## What to do
Please repeat only the stretch of records running from the first line through the line that contains "wall art: none [11,49,118,159]".

## Supplied records

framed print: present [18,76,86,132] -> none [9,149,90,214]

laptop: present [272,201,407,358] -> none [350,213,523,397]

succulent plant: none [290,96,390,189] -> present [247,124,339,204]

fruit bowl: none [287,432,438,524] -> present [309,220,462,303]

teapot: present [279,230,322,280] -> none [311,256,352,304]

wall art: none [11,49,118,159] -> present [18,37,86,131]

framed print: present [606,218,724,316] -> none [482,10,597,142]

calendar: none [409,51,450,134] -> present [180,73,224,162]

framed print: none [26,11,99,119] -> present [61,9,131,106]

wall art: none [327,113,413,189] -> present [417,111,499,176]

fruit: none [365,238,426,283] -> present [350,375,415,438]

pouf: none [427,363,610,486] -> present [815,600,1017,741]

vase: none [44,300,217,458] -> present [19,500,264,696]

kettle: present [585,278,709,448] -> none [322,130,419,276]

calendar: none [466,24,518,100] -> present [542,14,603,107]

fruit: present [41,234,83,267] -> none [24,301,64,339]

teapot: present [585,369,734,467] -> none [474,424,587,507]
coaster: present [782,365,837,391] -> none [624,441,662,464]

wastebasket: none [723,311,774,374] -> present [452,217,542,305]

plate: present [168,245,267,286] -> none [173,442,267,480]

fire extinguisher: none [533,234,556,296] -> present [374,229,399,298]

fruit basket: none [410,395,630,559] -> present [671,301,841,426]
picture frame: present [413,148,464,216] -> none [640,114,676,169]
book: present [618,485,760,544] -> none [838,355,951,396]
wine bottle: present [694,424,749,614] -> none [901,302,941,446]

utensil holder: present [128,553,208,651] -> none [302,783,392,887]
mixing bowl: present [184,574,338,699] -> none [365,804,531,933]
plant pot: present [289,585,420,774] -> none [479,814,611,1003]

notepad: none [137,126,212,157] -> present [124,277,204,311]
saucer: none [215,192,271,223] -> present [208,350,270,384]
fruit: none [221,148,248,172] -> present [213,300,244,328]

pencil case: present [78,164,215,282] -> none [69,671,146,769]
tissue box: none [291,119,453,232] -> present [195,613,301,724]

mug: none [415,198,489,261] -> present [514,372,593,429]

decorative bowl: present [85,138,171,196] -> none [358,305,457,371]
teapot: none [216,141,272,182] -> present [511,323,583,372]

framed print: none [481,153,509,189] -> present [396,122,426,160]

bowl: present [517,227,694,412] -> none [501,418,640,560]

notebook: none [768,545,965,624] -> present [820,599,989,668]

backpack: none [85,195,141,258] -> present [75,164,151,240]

## Response to the exercise
framed print: present [18,76,86,132] -> none [9,149,90,214]

laptop: present [272,201,407,358] -> none [350,213,523,397]

succulent plant: none [290,96,390,189] -> present [247,124,339,204]

fruit bowl: none [287,432,438,524] -> present [309,220,462,303]

teapot: present [279,230,322,280] -> none [311,256,352,304]

wall art: none [11,49,118,159] -> present [18,37,86,131]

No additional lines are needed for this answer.